## SUPPLIED RECORDS:
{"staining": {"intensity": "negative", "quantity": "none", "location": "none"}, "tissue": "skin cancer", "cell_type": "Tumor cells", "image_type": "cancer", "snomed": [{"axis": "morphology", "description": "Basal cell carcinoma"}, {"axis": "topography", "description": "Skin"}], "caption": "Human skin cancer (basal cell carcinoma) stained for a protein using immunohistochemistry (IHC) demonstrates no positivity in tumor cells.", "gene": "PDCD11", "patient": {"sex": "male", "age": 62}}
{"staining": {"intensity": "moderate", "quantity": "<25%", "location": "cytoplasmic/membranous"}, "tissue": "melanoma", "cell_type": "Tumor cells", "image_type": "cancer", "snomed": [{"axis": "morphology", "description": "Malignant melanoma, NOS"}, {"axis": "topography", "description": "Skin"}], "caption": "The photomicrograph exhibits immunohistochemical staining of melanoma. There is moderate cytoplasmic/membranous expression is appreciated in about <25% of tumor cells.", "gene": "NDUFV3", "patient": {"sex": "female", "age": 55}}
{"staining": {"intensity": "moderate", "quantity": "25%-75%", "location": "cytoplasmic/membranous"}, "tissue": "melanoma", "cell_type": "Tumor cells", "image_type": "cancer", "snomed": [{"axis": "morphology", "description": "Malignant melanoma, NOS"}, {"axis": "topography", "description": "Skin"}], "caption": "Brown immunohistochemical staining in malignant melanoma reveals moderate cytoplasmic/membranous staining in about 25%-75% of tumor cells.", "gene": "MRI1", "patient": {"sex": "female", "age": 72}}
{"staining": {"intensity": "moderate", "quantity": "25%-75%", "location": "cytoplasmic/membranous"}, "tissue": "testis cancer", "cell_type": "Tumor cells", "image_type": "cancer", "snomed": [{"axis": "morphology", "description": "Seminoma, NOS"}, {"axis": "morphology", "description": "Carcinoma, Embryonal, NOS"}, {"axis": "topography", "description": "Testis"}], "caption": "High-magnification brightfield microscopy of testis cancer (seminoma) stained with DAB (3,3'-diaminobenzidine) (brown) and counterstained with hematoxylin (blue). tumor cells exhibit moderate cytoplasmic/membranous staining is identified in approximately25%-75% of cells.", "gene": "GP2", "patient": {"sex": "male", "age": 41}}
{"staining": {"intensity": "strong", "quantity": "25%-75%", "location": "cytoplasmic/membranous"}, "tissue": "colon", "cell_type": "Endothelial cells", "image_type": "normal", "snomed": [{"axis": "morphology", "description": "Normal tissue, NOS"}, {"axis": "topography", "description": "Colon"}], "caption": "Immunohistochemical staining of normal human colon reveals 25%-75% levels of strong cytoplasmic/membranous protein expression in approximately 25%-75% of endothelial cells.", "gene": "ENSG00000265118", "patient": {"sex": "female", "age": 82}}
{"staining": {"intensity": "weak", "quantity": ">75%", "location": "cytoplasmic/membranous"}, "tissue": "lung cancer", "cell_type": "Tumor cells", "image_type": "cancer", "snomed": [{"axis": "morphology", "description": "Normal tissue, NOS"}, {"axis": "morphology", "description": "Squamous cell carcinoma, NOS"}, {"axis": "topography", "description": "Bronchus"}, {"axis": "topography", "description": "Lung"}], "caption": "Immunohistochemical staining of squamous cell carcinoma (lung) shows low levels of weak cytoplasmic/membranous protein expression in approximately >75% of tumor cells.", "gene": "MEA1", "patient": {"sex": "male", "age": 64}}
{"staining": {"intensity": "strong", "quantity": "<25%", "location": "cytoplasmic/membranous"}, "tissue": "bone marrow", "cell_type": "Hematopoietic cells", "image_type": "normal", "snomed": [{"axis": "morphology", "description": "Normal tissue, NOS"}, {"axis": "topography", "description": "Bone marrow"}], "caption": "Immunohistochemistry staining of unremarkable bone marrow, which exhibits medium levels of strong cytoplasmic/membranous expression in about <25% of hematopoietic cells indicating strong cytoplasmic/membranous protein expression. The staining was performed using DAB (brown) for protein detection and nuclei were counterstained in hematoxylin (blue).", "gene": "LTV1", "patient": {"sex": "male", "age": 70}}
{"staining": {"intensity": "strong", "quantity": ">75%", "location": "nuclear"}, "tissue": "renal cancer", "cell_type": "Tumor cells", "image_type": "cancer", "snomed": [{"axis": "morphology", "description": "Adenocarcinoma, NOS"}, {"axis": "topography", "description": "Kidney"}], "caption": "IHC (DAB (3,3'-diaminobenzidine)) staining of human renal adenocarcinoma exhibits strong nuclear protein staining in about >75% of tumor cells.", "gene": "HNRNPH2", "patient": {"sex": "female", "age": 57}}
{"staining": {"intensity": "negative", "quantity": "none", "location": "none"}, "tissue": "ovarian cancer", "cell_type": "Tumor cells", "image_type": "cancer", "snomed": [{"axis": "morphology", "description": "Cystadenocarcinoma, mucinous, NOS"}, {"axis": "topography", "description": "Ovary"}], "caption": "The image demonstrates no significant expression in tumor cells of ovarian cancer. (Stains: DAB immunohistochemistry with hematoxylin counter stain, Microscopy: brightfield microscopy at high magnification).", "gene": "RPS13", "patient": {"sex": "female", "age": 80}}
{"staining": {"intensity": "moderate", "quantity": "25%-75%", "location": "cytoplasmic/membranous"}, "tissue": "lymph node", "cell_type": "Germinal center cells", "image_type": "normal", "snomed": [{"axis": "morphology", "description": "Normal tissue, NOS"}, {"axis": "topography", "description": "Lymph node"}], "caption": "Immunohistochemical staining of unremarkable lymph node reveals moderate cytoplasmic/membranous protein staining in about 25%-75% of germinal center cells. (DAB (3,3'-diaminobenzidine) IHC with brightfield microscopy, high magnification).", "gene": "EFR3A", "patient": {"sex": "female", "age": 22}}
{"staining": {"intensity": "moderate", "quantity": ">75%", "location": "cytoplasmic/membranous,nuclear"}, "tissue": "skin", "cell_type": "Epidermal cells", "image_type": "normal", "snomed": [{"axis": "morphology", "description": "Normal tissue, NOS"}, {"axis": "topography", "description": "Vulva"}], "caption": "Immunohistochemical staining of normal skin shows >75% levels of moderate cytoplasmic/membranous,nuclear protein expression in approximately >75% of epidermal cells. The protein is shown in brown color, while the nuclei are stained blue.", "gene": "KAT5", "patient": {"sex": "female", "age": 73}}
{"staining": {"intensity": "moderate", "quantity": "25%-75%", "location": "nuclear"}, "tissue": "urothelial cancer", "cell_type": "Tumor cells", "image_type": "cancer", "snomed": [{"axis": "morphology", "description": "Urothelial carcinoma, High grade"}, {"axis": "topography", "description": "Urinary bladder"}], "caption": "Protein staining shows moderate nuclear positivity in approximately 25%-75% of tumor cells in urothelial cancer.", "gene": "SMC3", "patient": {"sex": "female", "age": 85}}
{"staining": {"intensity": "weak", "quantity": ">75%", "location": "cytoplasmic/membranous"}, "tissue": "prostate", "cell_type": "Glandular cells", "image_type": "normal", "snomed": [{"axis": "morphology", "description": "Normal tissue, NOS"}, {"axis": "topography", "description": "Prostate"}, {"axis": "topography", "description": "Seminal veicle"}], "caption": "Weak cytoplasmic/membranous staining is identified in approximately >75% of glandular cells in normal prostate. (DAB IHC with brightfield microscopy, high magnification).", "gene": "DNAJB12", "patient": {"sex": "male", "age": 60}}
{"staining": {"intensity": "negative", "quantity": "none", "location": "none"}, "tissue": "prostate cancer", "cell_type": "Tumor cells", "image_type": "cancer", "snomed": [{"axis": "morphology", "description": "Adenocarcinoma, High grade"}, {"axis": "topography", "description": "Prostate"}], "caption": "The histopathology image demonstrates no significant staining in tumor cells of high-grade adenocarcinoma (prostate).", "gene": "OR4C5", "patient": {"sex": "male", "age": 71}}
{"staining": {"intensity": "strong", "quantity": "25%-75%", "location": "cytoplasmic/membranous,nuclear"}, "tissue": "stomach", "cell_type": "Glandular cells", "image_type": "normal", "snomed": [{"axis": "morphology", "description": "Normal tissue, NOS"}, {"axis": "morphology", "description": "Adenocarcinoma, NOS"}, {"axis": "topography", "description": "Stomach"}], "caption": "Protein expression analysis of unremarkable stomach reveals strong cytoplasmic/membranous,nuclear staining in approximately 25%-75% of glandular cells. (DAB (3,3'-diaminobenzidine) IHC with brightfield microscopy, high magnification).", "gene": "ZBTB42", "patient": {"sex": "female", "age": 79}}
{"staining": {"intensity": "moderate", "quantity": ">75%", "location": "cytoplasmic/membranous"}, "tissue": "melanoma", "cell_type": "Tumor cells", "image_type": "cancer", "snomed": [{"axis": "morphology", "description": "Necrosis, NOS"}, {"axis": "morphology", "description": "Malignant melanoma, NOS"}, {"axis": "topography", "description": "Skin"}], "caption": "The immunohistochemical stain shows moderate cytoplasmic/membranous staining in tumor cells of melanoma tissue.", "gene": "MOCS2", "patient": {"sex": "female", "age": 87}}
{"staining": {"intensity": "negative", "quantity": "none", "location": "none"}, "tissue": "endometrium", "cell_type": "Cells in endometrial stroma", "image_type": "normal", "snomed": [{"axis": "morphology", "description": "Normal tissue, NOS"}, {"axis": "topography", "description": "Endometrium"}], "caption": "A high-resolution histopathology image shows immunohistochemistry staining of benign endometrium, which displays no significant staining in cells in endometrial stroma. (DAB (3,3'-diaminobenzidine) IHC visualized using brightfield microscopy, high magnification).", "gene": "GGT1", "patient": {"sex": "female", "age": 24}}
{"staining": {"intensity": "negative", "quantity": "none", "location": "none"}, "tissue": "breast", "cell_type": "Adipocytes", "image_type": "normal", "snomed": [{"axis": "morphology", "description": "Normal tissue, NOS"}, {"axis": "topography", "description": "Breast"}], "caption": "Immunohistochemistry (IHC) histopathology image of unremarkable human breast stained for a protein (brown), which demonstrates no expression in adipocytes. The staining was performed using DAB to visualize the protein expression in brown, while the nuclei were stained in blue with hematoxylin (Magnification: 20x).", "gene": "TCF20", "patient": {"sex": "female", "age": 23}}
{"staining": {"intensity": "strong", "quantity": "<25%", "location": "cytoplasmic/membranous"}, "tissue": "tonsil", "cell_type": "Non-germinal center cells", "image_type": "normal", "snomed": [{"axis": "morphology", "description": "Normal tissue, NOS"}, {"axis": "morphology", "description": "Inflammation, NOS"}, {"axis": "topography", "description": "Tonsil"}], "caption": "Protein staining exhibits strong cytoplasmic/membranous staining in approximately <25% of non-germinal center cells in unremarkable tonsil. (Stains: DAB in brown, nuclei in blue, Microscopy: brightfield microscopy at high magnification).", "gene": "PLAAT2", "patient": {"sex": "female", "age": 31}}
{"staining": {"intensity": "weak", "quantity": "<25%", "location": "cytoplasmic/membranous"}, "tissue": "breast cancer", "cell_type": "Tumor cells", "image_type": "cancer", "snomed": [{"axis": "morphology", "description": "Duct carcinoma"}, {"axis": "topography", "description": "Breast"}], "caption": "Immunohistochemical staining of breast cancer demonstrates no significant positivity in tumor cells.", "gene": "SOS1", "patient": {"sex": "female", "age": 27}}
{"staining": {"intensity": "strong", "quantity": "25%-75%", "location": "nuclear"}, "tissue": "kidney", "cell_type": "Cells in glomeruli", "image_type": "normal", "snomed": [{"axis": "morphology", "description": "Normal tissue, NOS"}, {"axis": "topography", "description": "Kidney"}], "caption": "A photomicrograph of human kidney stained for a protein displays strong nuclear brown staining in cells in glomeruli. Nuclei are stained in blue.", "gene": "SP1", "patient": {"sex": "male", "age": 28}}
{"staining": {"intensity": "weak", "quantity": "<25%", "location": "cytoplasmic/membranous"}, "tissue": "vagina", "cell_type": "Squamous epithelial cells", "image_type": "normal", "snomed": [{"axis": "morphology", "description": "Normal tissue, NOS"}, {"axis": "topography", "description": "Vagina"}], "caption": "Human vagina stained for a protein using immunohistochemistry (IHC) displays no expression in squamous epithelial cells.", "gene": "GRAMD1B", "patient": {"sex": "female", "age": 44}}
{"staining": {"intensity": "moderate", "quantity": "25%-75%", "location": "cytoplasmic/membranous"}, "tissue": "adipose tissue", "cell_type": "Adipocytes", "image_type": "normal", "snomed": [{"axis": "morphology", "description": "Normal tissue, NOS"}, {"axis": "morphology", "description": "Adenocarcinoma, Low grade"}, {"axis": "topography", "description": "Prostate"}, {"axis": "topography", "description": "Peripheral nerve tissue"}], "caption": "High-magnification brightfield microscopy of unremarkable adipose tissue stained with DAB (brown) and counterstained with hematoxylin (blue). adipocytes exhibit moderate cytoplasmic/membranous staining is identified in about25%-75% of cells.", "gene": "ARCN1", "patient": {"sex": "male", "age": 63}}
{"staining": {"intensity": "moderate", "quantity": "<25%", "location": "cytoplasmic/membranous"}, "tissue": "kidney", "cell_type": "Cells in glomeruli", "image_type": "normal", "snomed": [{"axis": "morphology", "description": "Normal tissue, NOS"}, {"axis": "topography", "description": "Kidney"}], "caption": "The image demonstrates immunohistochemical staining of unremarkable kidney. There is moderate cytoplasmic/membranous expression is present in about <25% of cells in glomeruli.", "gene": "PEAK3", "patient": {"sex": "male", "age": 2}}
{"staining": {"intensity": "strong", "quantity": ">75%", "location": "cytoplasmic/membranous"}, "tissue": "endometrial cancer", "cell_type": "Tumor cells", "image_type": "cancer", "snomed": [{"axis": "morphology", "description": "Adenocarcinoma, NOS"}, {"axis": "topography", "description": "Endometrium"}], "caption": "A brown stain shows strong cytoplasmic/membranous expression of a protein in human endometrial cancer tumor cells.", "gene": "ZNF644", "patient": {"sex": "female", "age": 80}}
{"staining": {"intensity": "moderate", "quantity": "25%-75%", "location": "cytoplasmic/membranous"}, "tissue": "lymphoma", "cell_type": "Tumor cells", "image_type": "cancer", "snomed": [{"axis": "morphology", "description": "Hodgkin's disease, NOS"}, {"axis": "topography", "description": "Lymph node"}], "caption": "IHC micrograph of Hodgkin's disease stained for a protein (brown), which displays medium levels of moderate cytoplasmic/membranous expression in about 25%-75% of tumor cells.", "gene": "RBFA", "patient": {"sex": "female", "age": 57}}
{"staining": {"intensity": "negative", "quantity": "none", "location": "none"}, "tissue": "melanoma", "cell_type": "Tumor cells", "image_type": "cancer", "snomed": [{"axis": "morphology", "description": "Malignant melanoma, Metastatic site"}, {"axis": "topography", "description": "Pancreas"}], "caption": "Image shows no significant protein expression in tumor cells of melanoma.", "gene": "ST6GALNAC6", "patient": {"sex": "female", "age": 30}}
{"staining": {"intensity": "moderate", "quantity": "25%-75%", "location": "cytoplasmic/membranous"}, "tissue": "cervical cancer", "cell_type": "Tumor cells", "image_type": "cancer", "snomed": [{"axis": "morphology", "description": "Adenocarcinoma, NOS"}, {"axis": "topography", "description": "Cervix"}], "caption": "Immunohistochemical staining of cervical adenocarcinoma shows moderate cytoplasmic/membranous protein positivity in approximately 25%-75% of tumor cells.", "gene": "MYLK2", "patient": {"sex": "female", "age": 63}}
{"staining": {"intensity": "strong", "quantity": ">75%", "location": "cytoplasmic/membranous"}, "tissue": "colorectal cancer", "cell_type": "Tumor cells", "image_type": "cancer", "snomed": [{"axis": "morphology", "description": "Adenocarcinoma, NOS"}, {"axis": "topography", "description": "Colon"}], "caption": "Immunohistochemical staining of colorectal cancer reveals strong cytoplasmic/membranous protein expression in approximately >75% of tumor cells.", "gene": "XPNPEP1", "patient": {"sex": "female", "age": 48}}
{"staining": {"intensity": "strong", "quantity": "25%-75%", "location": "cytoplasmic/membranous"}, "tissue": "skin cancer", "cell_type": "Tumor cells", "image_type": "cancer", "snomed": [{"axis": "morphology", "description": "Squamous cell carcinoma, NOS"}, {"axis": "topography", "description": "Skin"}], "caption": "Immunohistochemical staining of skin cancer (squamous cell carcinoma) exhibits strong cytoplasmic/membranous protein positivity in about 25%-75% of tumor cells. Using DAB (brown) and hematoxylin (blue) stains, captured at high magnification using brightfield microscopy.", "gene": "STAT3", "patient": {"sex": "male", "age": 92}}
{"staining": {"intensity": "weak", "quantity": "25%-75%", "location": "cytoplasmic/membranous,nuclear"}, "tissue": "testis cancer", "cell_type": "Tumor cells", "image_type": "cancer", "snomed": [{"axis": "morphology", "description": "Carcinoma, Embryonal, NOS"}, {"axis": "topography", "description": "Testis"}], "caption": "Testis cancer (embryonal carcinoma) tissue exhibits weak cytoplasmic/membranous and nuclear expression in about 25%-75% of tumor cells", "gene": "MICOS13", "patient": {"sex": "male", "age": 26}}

## ASSIGNMENT:
Write down every line of the data above that includes the string "center".

## ANSWER TO THIS PROBLEM:
{"staining": {"intensity": "moderate", "quantity": "25%-75%", "location": "cytoplasmic/membranous"}, "tissue": "lymph node", "cell_type": "Germinal center cells", "image_type": "normal", "snomed": [{"axis": "morphology", "description": "Normal tissue, NOS"}, {"axis": "topography", "description": "Lymph node"}], "caption": "Immunohistochemical staining of unremarkable lymph node reveals moderate cytoplasmic/membranous protein staining in about 25%-75% of germinal center cells. (DAB (3,3'-diaminobenzidine) IHC with brightfield microscopy, high magnification).", "gene": "EFR3A", "patient": {"sex": "female", "age": 22}}
{"staining": {"intensity": "strong", "quantity": "<25%", "location": "cytoplasmic/membranous"}, "tissue": "tonsil", "cell_type": "Non-germinal center cells", "image_type": "normal", "snomed": [{"axis": "morphology", "description": "Normal tissue, NOS"}, {"axis": "morphology", "description": "Inflammation, NOS"}, {"axis": "topography", "description": "Tonsil"}], "caption": "Protein staining exhibits strong cytoplasmic/membranous staining in approximately <25% of non-germinal center cells in unremarkable tonsil. (Stains: DAB in brown, nuclei in blue, Microscopy: brightfield microscopy at high magnification).", "gene": "PLAAT2", "patient": {"sex": "female", "age": 31}}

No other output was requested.